§ Work item: Reproduce only this stretch of the listing below: from the line with "toaster: present [85,257,157,334]" through the line with "notepad: present [187,231,264,275]", exactly as written, with pictures excluded.

§ Supplied records:
= = = = =

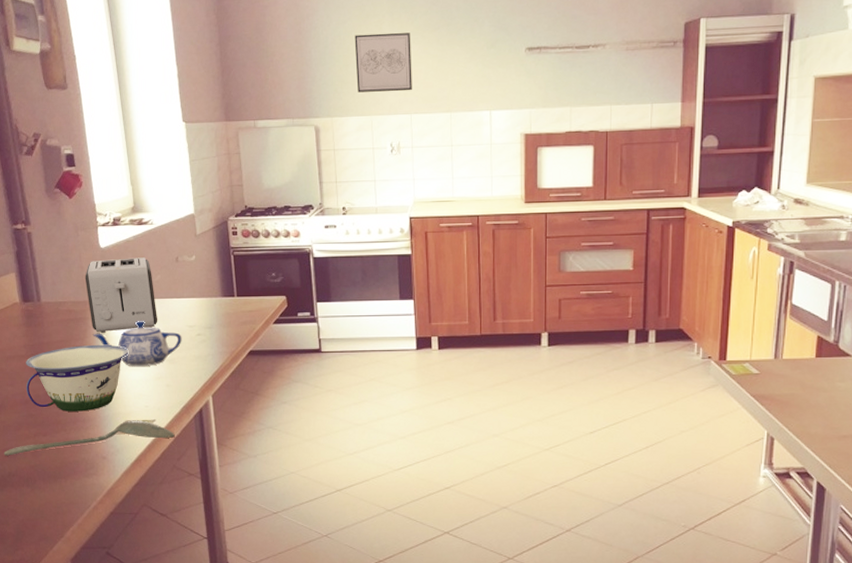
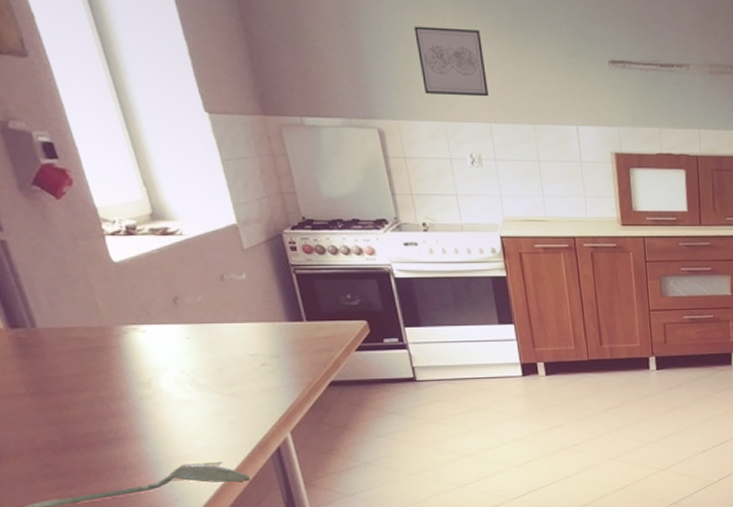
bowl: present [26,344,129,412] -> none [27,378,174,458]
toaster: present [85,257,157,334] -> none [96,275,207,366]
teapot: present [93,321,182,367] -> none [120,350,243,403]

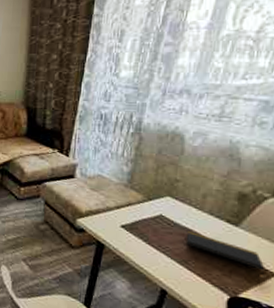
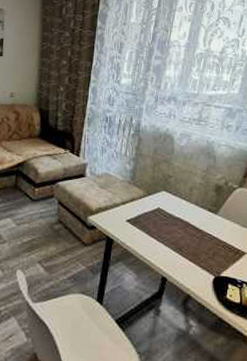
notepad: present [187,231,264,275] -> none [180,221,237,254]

= = = = =

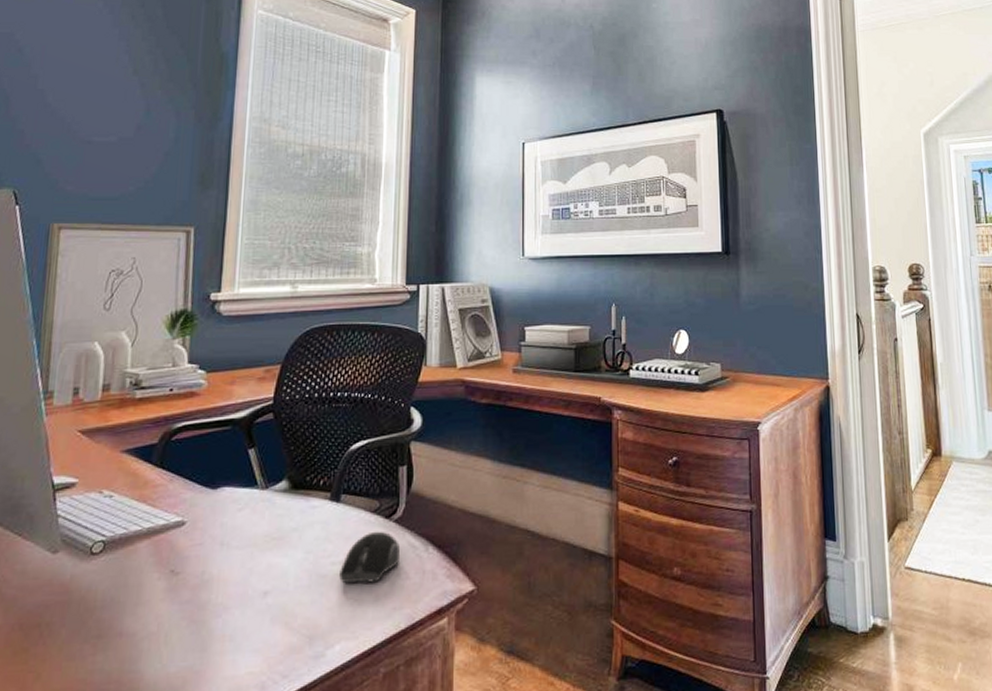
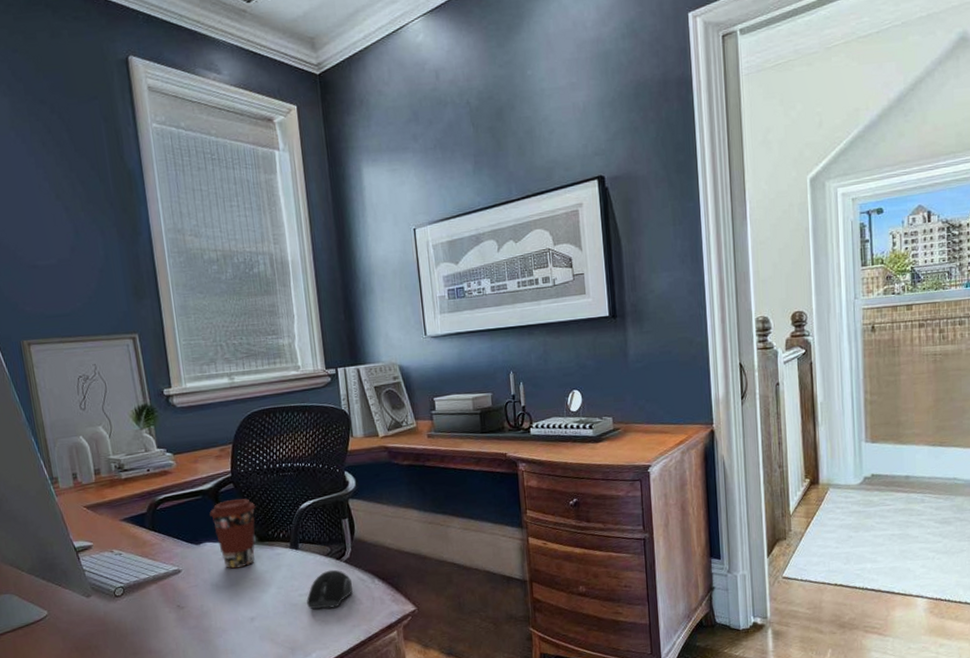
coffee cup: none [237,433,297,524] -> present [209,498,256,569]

= = = = =

§ Solved problem:
toaster: present [85,257,157,334] -> none [96,275,207,366]
teapot: present [93,321,182,367] -> none [120,350,243,403]

notepad: present [187,231,264,275] -> none [180,221,237,254]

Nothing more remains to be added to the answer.